While a significant amount of research and monitoring has been accomplished at Lake Tahoe, it has only been in recent years that the institutional commitment has been made to focus this work on specific management issues. This integration is now being done at the scientific (ecosystem) level as well as among research institutions, scientific community, land and resource managers and policy decision makers. The focus of this collaboration has been to facilitate conversion of applied science into management action.

Recently, June 2001 and updated in September 2002, the Lake Tahoe Science Advisory Group, in conjunction with numerous state, federal and local agencies, and a number of active working groups in the Tahoe Basin have identified critical information needs that must be supplied for effective management decisions.

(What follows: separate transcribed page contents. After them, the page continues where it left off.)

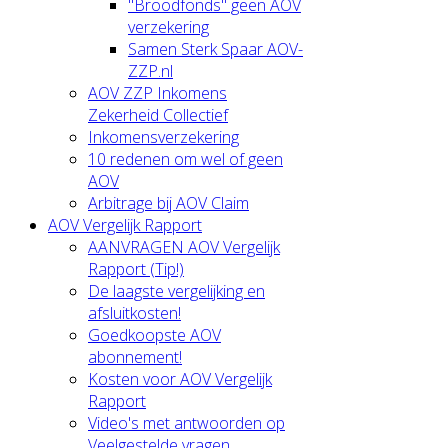
"Broodfonds" geen AOV
verzekering
Samen Sterk Spaar AOV-
ZZP.nl
AOV ZZP Inkomens
Zekerheid Collectief
Inkomensverzekering
10 redenen om wel of geen
AOV
Arbitrage bij AOV Claim
AOV Vergelijk Rapport
AANVRAGEN AOV Vergelijk
Rapport (Tip!)
De laagste vergelijking en
afsluitkosten!
Goedkoopste AOV
abonnement!
Kosten voor AOV Vergelijk
Rapport
Video's met antwoorden op
Veelgestelde vragen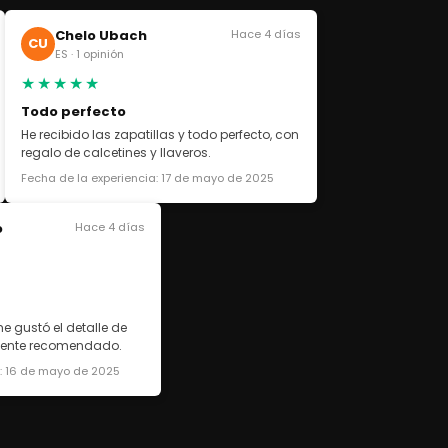
Chelo Ubach
Hace 4 días
CU
ES · 1 opinión
★★★★★
Todo perfecto
He recibido las zapatillas y todo perfecto, con
regalo de calcetines y llaveros.
Fecha de la experiencia: 17 de mayo de 2025
o
Hace 4 días
e gustó el detalle de
lmente recomendado.
a: 16 de mayo de 2025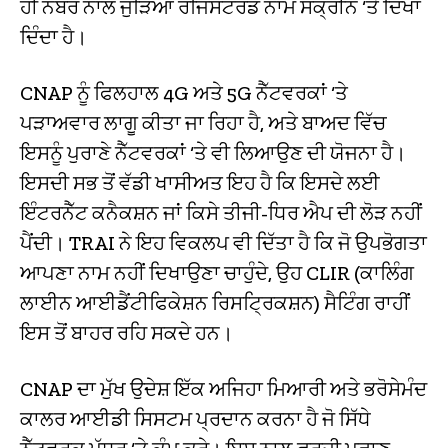
ਹੀ ਨੰਬਰ ਨਾਲ ਜੁੜਿਆ ਰਜਿਸਟਰਡ ਨਾਮ ਸਕ੍ਰੀਨ ‘ਤੇ ਦਿਖਾ
ਦਿੰਦਾ ਹੈ।
CNAP ਨੂੰ ਫਿਲਹਾਲ 4G ਅਤੇ 5G ਨੈੱਟਵਰਕਾਂ ‘ਤੇ
ਪੜਾਅਵਾਰ ਲਾਗੂ ਕੀਤਾ ਜਾ ਰਿਹਾ ਹੈ, ਅਤੇ ਬਾਅਦ ਵਿੱਚ
ਇਸਨੂੰ ਪੁਰਾਣੇ ਨੈੱਟਵਰਕਾਂ ‘ਤੇ ਵੀ ਲਿਆਉਣ ਦੀ ਯੋਜਨਾ ਹੈ।
ਇਸਦੀ ਸਭ ਤੋਂ ਵੱਡੀ ਖਾਸੀਅਤ ਇਹ ਹੈ ਕਿ ਇਸਦੇ ਲਈ
ਇੰਟਰਨੈੱਟ ਕਨੈਕਸ਼ਨ ਜਾਂ ਕਿਸੇ ਤੀਜੀ-ਧਿਰ ਐਪ ਦੀ ਲੋੜ ਨਹੀਂ
ਪੈਂਦੀ। TRAI ਨੇ ਇਹ ਵਿਕਲਪ ਵੀ ਦਿੱਤਾ ਹੈ ਕਿ ਜੋ ਉਪਭੋਗਤਾ
ਆਪਣਾ ਨਾਮ ਨਹੀਂ ਦਿਖਾਉਣਾ ਚਾਹੁੰਦੇ, ਉਹ CLIR (ਕਾਲਿੰਗ
ਲਾਈਨ ਆਈਡੈਂਟੀਫਿਕੇਸ਼ਨ ਰਿਸਟ੍ਰਿਕਸ਼ਨ) ਸੈਟਿੰਗ ਰਾਹੀਂ
ਇਸ ਤੋਂ ਬਾਹਰ ਰਹਿ ਸਕਦੇ ਹਨ।
CNAP ਦਾ ਮੁੱਖ ਉਦੇਸ਼ ਇੱਕ ਅਜਿਹਾ ਮਿਆਰੀ ਅਤੇ ਭਰੋਸੇਮੰਦ
ਕਾਲਰ ਆਈਡੀ ਸਿਸਟਮ ਪ੍ਰਦਾਨ ਕਰਨਾ ਹੈ ਜੋ ਸਿੱਧੇ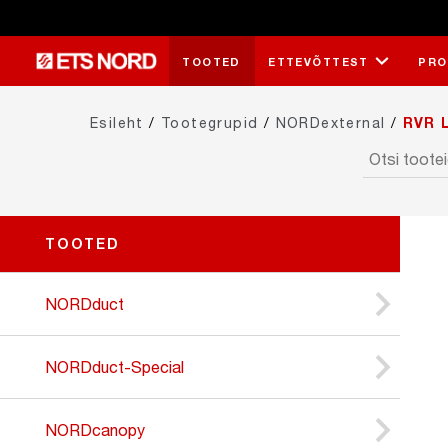
TOOTED
ETTEVÕTTEST
PRO
Esileht
/
Tootegrupid
/
NORDexternal
/
RVR 
TOOTED
NORDduct
NORDduct-Special
NORDcanopy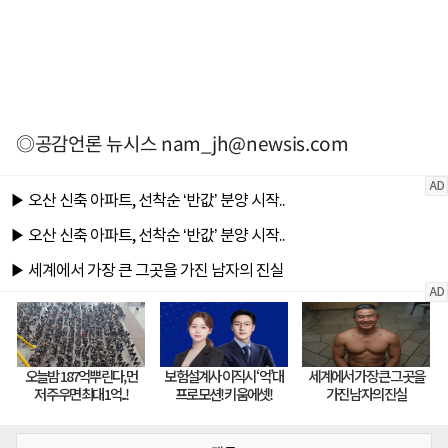
◎공감언론 뉴시스
nam_jh@newsis.com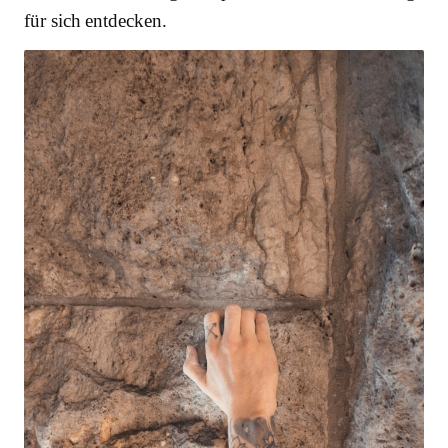
für sich entdecken.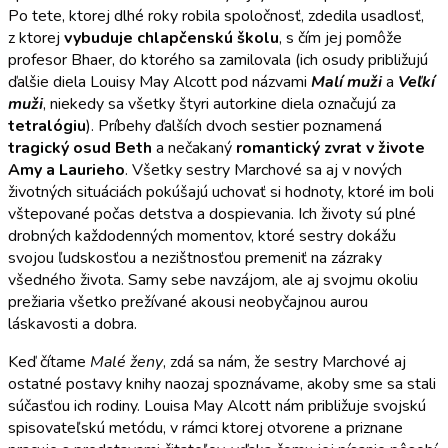
Po tete, ktorej dlhé roky robila spoločnosť, zdedila usadlosť,
z ktorej
vybuduje chlapčenskú školu
, s čím jej pomôže
profesor Bhaer, do ktorého sa zamilovala (ich osudy približujú
ďalšie diela Louisy May Alcott pod názvami
Malí muži
a
Veľkí
muži
, niekedy sa všetky štyri autorkine diela označujú za
tetralógiu
). Príbehy ďalších dvoch sestier poznamená
tragický osud Beth
a nečakaný
romantický zvrat v živote
Amy a Laurieho
. Všetky sestry Marchové sa aj v nových
životných situáciách pokúšajú uchovať si hodnoty, ktoré im boli
vštepované počas detstva a dospievania. Ich životy sú plné
drobných každodenných momentov, ktoré sestry dokážu
svojou ľudskosťou a nezištnosťou premeniť na zázraky
všedného života. Samy sebe navzájom, ale aj svojmu okoliu
prežiaria všetko prežívané akousi neobyčajnou aurou
láskavosti a dobra.
Keď čítame
Malé ženy
, zdá sa nám, že sestry Marchové aj
ostatné postavy knihy naozaj spoznávame, akoby sme sa stali
súčasťou ich rodiny. Louisa May Alcott nám približuje svojskú
spisovateľskú metódu, v rámci ktorej otvorene a priznane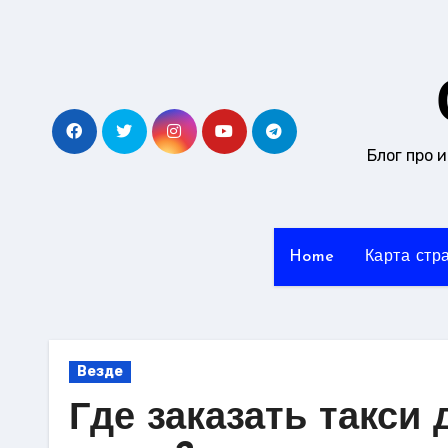
Перейти
к
содержанию
Блог про 
Home
Карта стр
Везде
Где заказать такси 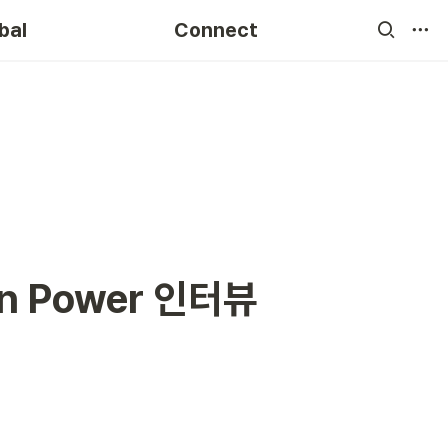
Youtube
bal
Connect
 Power 인터뷰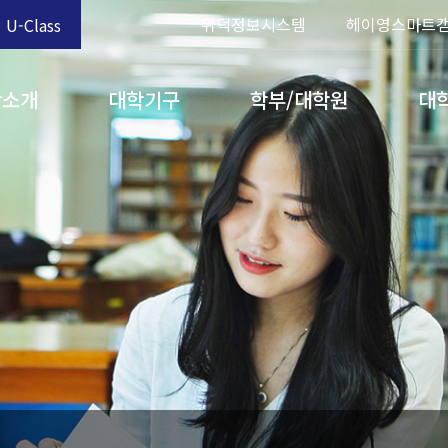
위덕정보시스템
헤이영스마트
U-Class
학소개
대학기구
학부/대학원
대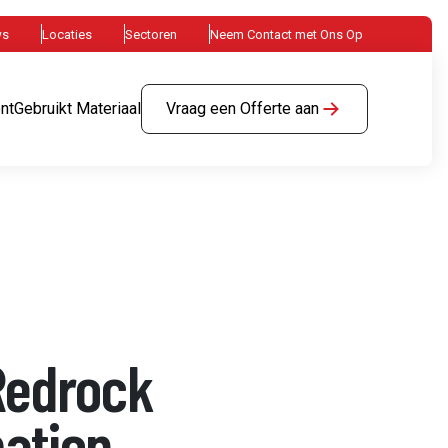
ws
Locaties
Sectoren
Neem Contact met Ons Op
nt
Gebruikt Materiaal
Vraag een Offerte aan
Redrock
ation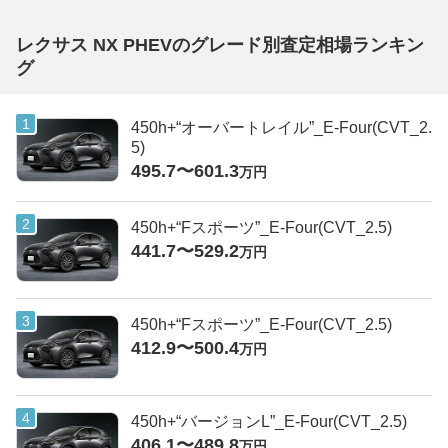
レクサス NX PHEVのグレード別査定相場ランキン
グ
450h+“オーバートレイル”_E-Four(CVT_2.
5)
495.7〜601.3
万円
450h+“Fスポーツ”_E-Four(CVT_2.5)
441.7〜529.2
万円
450h+“Fスポーツ”_E-Four(CVT_2.5)
412.9〜500.4
万円
450h+“バージョンL”_E-Four(CVT_2.5)
406.1〜489.8
万円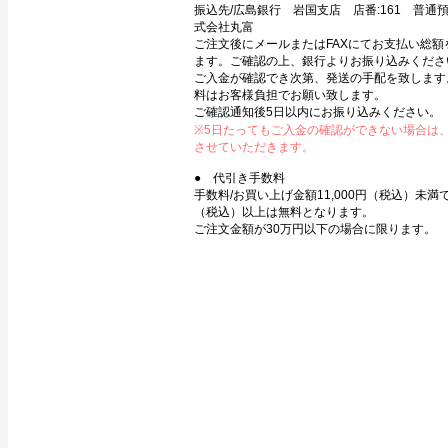
振込先/広島銀行 岩国支店 店番:161 普通預金
式会社丸富
ご注文後にメールまたはFAXにてお支払い総額
ます。ご確認の上、銀行よりお振り込みくださ
ご入金が確認でき次第、発送の手配を致します
料はお客様負担でお願い致します。
ご確認通知後5日以内にお振り込みください。
※5日たってもご入金の確認ができない場合は
させていただきます。
● 代引き手数料
手数料/お買い上げ金額11,000円（税込）未満で3
（税込）以上は無料となります。
ご注文金額が30万円以下の場合に限ります。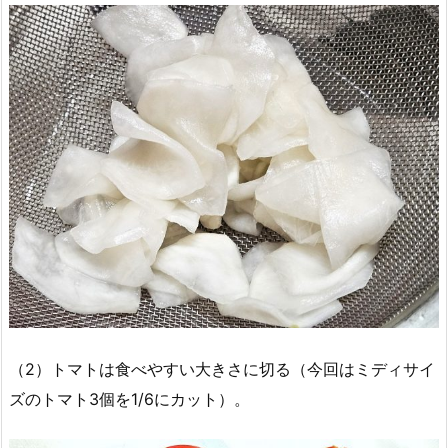
（2）トマトは食べやすい大きさに切る（今回はミディサイ
ズのトマト3個を1/6にカット）。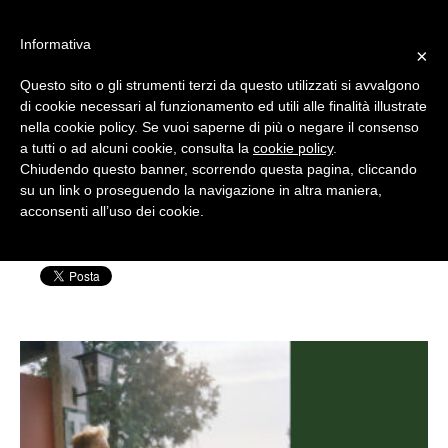
#WIS22
Informativa
×
Questo sito o gli strumenti terzi da questo utilizzati si avvalgono
Home
di cookie necessari al funzionamento ed utili alle finalità illustrate
nella cookie policy. Se vuoi saperne di più o negare il consenso
WIS19-web-12-340×225
a tutti o ad alcuni cookie, consulta la
cookie policy
.
Forum 2023
Chiudendo questo banner, scorrendo questa pagina, cliccando
su un link o proseguendo la navigazione in altra maniera,
Scritto da: Silvia Rensi | Pubblicato il: 28 Giugno
acconsenti all’uso dei cookie.
Archivio
2019
Chi siamo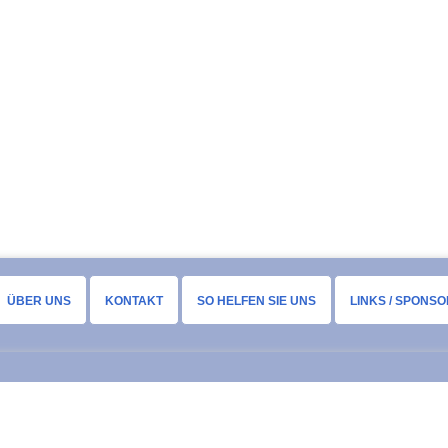
ÜBER UNS
KONTAKT
SO HELFEN SIE UNS
LINKS / SPONS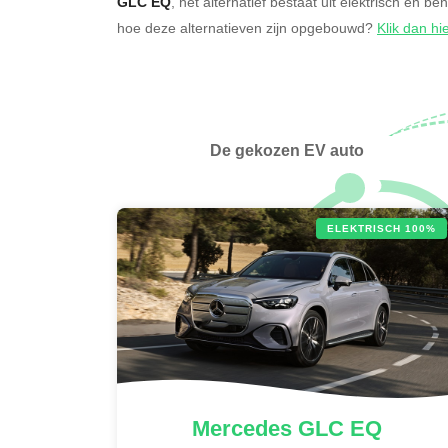
GLC EQ
, het alternatief bestaat uit elektrisch en be
hoe deze alternatieven zijn opgebouwd?
Klik dan hi
De gekozen EV auto
ELEKTRISCH 100%
Mercedes
GLC EQ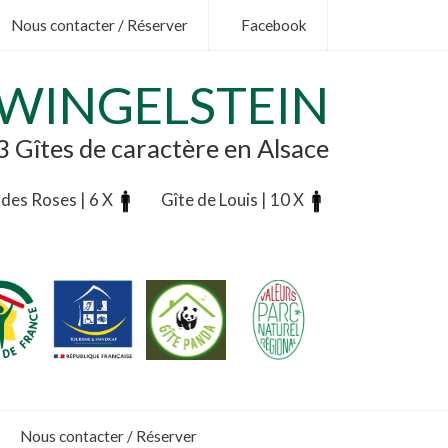
Nous contacter / Réserver
Facebook
ZWINGELSTEIN
3 Gîtes de caractère en Alsace
 des Roses | 6 X
Gîte de Louis | 10 X
.
.
.
Nous contacter / Réserver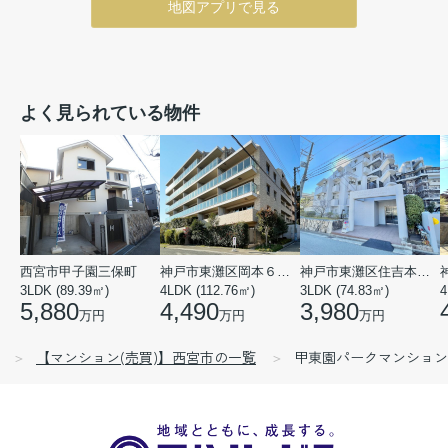
地図アプリで見る
よく見られている物件
西宮市甲子園三保町
神戸市東灘区岡本６丁目
神戸市東灘区住吉本町１丁目
3LDK (89.39㎡)
4LDK (112.76㎡)
3LDK (74.83㎡)
4
5,880
4,490
3,980
万円
万円
万円
【マンション(売買)】西宮市の一覧
甲東園パークマンション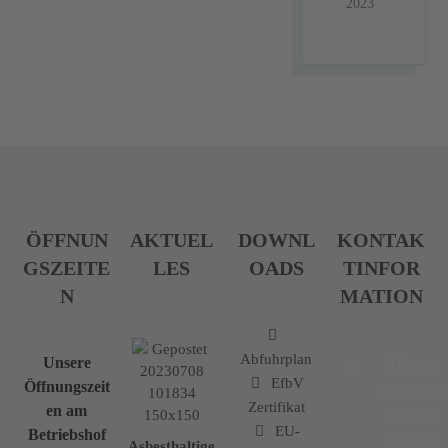
2023
ÖFFNUN
AKTUEL
DOWNL
KONTAK
GSZEITE
LES
OADS
TINFOR
N
MATION
Abfuhrplan
Unsere
Adresse
EfbV
Öffnungszeit
Nachtweide
Zertifikat
en am
14, 89407
EU-
Betriebshof
Dillingen
Asbesthaltige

Science and Research in Lake Tahoe was developed as part of a collaborative process involving state, federal, regional and local agencies and research institutions. In 2001, land and resource management agencies identified key research and monitoring activities that were needed for the restoration of the Lake Tahoe watershed. This process was informed by and integrated with the Lake Tahoe Science Advisory Group (SAG), which compiled an initial set of Key Science and Management Questions and developed the Lake Tahoe Science Plan, which incorporated existing knowledge and described outlying tasks needed to answer the key questions.

The evolution of these information needs was based on many events/efforts, including but not limited to, guidance previous and ongoing research, the 1997 Presidential Forum at Lake Tahoe, the U.S. Forest Service´s Watershed Assessment, the Lake Tahoe Science Symposia, establishment of the Lake Tahoe Science Advisory Group, approval of the Tahoe Environmental Science System under which the signature research institutions agree to share knowledge and facilities, the establishment of numerous working groups which discuss specific technical issues (e.g. LTIMP, Water Quality Working Group, Forest Health Consensus Group, Air Quality Modeling Group and many others), and literally hundreds of meetings between interested agencies, research institutions and public stakeholders.

The EIP process has also resulted in substantial funding commitments for Science and Research activities. The intensified and accelerated restoration effort embodied in the EIP requires an equally intense and accelerated effort to gather, analyze, integrate and disseminate scientific and technical information. Such information provides the science-based platform to guide policy decisions necessary to achieve environmental thresholds.